A Corregedoria do Tribunal de Justiça (TJ) do Paraná vem orientando os cartórios de todo o estado a ignorarem qualquer fiscalização que não venha do tribunal. “A orientação é devolver à origem”, diz o corregedor, Mário Helton Jorge, no ofício circular 148/2017, de 25 de outubro, afirmando que só o órgão que ele dirige “é competente para regulamentar questões afetas ao foro extrajudicial”. No processo que embasa o documento, Jorge acusa a intromissão do Ministério Público (MP) do Paraná, para ele uma instituição “alheia ao Judiciário”.

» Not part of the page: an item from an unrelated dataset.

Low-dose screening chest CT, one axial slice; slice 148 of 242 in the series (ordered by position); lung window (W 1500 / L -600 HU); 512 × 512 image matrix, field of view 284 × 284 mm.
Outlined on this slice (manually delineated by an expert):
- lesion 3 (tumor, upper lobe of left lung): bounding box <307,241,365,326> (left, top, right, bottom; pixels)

Especial para a Gazeta do Povo, o coletivo de jornalistas Livre.jor consultou a decisão do TJ que embasa o ofício enviado a todos cartorários e juízes corregedores do Paraná. Nela, Jorge relata que inspeções pelo interior identificaram diversas situações em que o MP fez recomendações aos serventuários, instruindo como eles deveriam proceder em determinados casos.
O corregedor cita como exemplo um caso de 2014, em Marialva, quando o notário foi orientado pelo Ministério Público a não lavrar escritura pública de área rural inferior a 20 mil m². “Inadequado”, foi como Jorge qualificou o MP.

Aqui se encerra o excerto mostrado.